UAFS wins another $2 million in grants for regional workforce development program

by Talk Business & Politics staff (staff2@talkbusiness.net) 574 views 

Dr. Brian McLaughlin, associate professor of computer and information sciences, works with an Alma High School student in a computer science class offered through the Regional Workforce Grants. (photo courtesy of the University of Arkansas at Fort Smith)

The University of Arkansas at Fort Smith (UAFS) has received nearly $2 million in “continuation” grants from the Arkansas Department of Higher Education (ADHE) for the university’s existing Regional Workforce Grant programs.

With the funds, UAFS will offer concurrent credit courses to students at local high schools for two more years in robot automation and cyber systems to help address the skills gaps in those fields. A $999,999 grant for cyber systems and a $997,891 grant for robotics automation will fund concurrent credit courses at Fort Smith, Greenwood, Charleston, and Alma public schools, in addition to the Future School of Fort Smith. Instead of being offered at local high schools, the courses will be offered on-site at local industries – robotics automation at ABB and cyber systems at ArcBest – to immerse students in real-world work environments.

A first round of funding for the Regional Workforce Grant (RWG) program came in 2016, with $987,000 for robotics and $984,000 for cyber systems.

The school also will add Career Camp, which will take a group of eighth-grade students in Fort Smith Public Schools through an introduction to high-demand career fields like manufacturing and information technology via tours of local businesses and industry partners. The camp will take place in the fall semester, culminating in the students creating a career plan.

“The industry and K-12 partnerships formed by UAFS in connection with the Regional Workforce Grants are critical to the overall mission of the grants,” said Amanda Seidenzahl, director of the RWG program. “The Career Camp is a valuable opportunity to provide an even earlier connection for students to learn about in-demand career options available in the Fort Smith region.”

Dr. Ken Warden, dean of the College of Applied Science and Technology at UAFS, thanked ADHE for their support of a “world-class” educational program.

“We are very thankful to the Arkansas Department of Higher Education and Director Maria Markham for her visionary approach to improving workforce education,” Warden said. “UAFS will leverage this grant, which has become the statewide model for public-private partnerships, to continue offering world-class educational opportunities to students in our region.”

ADHE Director Maria Markham praised the program’s innovation and collaboration.

“The Regional Workforce Grant Committee is pleased to award a continuation grant to UAFS. Amanda Seidenzahl and the Regional Workforce staff at UAFS have innovatively leveraged their partnerships with local industry to the benefit of students with proven outcomes,” Markham said in a statement from UAFS. “This coordination between high school students, college students, and industry is influential to create a successful economic climate in Arkansas.”
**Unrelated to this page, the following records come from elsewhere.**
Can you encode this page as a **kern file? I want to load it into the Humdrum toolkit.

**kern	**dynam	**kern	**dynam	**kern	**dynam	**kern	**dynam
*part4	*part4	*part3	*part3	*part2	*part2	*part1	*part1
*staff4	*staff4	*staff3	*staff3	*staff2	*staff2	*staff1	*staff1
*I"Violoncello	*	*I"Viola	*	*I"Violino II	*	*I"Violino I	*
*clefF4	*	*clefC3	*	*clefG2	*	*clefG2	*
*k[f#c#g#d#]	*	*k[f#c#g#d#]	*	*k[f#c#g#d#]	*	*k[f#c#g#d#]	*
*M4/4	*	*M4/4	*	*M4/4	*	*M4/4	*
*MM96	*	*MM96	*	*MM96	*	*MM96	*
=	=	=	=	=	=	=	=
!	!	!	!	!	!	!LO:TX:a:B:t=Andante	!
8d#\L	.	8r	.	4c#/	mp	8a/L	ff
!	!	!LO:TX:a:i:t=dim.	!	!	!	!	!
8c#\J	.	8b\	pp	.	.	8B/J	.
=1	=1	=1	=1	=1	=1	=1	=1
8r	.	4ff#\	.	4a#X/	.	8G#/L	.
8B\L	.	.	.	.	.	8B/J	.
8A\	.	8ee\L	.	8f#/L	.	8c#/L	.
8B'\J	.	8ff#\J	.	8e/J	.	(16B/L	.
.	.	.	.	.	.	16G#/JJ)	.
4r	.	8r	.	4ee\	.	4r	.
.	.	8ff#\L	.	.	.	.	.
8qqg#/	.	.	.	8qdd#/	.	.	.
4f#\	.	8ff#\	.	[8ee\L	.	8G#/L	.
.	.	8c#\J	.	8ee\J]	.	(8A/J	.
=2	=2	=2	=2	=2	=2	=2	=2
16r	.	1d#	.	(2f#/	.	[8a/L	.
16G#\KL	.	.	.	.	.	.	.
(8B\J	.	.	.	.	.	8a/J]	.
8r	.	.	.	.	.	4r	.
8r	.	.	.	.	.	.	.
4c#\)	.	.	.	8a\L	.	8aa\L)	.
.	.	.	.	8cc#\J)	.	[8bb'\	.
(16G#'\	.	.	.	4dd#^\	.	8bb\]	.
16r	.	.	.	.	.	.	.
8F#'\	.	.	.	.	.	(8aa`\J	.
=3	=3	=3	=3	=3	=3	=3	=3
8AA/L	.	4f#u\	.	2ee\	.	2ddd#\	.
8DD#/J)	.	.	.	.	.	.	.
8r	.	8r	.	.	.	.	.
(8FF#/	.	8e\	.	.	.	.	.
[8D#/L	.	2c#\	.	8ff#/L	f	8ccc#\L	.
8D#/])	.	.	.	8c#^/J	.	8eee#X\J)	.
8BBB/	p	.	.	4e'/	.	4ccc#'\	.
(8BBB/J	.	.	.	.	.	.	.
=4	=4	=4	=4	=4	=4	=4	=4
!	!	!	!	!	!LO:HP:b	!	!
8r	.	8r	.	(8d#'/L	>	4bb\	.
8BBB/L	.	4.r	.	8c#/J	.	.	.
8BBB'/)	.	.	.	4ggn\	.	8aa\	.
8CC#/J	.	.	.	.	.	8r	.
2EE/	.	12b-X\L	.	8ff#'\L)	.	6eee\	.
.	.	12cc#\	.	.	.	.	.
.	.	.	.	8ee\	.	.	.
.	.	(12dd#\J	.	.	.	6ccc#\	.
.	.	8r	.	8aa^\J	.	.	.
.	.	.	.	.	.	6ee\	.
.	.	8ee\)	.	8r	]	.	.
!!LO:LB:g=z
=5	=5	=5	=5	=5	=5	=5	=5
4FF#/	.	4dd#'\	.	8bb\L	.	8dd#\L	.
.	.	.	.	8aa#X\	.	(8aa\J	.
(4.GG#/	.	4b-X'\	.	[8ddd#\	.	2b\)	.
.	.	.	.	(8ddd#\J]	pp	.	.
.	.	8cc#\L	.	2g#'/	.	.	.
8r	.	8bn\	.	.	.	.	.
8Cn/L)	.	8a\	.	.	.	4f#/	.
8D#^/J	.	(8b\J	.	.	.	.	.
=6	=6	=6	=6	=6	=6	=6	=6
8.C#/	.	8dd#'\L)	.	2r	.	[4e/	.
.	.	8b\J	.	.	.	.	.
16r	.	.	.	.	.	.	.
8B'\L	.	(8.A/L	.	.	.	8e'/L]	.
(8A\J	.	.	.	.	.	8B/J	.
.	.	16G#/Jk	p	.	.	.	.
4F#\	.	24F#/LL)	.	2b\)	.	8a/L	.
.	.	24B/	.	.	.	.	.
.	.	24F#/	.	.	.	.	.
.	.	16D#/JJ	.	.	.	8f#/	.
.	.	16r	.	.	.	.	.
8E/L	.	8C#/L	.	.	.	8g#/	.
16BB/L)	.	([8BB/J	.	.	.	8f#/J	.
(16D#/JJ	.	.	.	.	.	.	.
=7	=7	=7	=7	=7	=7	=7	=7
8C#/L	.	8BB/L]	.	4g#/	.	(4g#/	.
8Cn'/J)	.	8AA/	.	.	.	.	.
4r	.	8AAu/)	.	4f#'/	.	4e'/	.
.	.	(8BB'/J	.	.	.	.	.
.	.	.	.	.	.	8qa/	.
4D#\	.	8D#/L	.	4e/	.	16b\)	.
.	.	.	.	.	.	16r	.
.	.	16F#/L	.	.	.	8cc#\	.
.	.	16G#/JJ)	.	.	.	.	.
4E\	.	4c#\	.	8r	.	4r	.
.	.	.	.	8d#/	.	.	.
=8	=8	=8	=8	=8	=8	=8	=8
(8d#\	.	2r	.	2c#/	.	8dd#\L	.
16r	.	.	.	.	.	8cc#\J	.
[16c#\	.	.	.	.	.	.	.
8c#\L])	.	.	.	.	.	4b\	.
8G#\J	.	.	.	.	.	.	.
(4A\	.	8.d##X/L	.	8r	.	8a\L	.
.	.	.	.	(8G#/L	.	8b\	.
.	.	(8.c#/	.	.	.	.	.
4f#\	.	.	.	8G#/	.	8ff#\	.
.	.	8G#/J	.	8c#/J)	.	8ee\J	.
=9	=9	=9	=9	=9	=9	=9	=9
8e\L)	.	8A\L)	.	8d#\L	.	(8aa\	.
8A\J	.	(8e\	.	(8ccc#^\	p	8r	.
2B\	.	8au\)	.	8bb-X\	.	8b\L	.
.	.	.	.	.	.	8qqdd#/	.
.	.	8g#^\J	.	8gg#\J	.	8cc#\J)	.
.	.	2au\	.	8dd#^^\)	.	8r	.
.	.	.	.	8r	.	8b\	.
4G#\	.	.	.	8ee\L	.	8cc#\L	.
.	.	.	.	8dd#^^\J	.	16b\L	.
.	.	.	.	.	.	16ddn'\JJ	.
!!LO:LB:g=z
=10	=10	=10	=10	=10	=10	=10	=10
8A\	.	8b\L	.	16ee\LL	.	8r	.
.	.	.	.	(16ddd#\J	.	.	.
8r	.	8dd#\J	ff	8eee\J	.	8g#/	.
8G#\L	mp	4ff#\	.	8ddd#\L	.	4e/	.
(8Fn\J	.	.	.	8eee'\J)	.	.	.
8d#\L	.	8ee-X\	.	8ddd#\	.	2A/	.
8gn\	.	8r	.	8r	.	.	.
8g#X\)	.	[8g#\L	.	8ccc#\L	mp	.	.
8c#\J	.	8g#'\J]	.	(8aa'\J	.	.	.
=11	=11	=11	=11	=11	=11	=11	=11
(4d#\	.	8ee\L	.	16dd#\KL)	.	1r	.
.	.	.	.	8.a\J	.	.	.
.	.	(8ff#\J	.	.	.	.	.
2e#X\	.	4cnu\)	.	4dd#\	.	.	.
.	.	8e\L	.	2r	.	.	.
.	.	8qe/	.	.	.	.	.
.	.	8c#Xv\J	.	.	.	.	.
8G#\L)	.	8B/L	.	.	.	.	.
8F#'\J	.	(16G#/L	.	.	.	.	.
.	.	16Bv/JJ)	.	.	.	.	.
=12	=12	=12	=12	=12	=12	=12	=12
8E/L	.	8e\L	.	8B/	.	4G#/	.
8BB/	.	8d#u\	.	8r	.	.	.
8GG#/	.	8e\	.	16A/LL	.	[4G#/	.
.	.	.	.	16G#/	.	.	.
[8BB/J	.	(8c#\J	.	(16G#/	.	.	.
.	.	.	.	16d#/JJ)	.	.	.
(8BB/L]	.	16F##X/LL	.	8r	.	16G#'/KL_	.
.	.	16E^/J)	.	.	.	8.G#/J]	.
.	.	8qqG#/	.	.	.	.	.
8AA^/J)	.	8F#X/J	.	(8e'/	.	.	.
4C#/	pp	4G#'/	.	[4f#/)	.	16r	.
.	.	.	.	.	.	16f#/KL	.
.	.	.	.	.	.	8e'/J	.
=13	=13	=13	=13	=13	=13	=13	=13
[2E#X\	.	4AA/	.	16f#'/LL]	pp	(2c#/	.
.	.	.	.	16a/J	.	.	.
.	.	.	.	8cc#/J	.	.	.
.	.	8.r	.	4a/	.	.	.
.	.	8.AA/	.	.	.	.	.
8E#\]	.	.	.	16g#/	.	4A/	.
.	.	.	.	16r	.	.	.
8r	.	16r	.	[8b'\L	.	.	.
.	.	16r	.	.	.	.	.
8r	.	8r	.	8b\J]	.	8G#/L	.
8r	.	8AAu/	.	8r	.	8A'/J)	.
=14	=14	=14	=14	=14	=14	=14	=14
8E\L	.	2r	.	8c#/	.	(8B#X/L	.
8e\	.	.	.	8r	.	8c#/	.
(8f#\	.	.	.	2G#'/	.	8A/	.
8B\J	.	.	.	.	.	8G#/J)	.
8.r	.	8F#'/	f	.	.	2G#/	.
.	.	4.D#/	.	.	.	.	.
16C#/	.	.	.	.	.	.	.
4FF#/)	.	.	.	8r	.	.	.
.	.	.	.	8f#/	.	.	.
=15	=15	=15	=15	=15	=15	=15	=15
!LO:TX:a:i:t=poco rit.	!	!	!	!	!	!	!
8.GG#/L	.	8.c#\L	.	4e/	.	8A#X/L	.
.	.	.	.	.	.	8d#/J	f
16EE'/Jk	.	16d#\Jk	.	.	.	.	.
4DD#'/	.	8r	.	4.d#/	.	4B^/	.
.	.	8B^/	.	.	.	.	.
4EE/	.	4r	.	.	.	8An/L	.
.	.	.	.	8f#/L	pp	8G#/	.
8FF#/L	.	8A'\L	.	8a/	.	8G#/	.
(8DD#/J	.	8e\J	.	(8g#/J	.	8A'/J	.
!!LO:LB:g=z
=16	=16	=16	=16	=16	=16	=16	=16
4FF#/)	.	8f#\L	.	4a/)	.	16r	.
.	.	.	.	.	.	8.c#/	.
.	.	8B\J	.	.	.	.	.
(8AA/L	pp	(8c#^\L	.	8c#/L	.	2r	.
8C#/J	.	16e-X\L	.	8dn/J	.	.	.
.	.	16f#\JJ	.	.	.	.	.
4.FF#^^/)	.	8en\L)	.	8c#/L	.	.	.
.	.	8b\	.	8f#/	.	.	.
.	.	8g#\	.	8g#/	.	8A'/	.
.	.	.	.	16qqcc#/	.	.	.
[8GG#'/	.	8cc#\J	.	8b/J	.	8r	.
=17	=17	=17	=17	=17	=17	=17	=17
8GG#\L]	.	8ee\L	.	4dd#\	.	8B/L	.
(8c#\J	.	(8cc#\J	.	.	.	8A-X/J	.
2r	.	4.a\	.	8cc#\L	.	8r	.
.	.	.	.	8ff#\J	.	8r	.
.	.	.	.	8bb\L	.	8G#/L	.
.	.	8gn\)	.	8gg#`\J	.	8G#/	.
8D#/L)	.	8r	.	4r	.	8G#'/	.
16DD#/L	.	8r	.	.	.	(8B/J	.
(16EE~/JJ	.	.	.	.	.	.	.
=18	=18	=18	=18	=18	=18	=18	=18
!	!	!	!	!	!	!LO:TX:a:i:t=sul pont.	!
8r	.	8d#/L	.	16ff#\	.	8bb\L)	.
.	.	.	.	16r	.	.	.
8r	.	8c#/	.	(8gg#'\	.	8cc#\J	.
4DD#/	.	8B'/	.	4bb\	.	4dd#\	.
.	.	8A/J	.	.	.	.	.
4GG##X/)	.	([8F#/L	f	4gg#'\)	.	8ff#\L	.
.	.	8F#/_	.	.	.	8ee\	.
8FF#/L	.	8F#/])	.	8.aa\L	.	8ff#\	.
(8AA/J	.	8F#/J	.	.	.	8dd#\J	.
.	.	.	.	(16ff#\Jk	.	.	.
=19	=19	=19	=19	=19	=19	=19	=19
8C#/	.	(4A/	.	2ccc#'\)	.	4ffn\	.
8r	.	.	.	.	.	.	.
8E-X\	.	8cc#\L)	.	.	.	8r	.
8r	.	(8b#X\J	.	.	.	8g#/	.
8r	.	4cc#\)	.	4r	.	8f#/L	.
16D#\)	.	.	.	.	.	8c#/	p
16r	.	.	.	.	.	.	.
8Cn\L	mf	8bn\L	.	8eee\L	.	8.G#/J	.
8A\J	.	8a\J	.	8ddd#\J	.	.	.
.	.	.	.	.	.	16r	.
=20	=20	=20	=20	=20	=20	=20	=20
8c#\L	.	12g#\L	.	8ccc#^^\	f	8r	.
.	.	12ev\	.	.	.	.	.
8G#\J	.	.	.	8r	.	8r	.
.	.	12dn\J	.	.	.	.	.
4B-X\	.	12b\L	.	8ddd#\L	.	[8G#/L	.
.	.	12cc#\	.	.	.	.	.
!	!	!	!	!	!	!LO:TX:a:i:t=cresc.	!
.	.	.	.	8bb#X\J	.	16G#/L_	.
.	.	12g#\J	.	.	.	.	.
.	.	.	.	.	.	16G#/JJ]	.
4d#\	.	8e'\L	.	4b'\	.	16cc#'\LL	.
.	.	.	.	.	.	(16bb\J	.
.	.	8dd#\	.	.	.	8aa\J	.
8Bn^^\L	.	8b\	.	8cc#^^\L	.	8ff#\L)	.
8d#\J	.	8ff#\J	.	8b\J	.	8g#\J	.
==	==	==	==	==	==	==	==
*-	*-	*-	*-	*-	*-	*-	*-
Talk Business & Politics featured the workforce development programs in February. At that time, UAFS had only received the 2016 funding round. In addition to the new money, the university is working toward self-sustaining cost-share programs with participating districts to continue the programs indefinitely. Warden told Talk Business & Politics in the previous interview the two programs were designed to complement the university’s long-running Western Arkansas Technical Center (WATC), which welcomes students from outlying schools to take concurrent-credit college courses while working toward their high school diploma.

The workforce development program utilizes UAFS instructors, who teach the courses as part of the regular school day. The robot automation program launched in the 2016-2017 school year with Charleston, Greenwood, and Southside High Schools. Since that time, Booneville and Van Buren High Schools have joined, utilizing accompanying funds from grants through the Guy Fenter Educational Cooperative and Arkansas Department of Career Education. On the Cyber Systems side, pilot schools were Alma, Northside, and Van Buren High Schools. Future School of Fort Smith and Greenwood followed, and Van Buren added the Robot component for the 2017-2018 School Year for a total of eight participating schools.

As part of the programs, UAFS provides executive mentorship programs to each district. Partner companies include ABB/Baldor Electric, ArcBest, the Arkansas Air National Guard 188th Wing, Arkansas Army National Guard, Arvest, Hickory Springs Manufacturing, Pernod-Ricard, Trane Custom Commercial, Walmart Technologies, and Weldon, Williams, & Lick.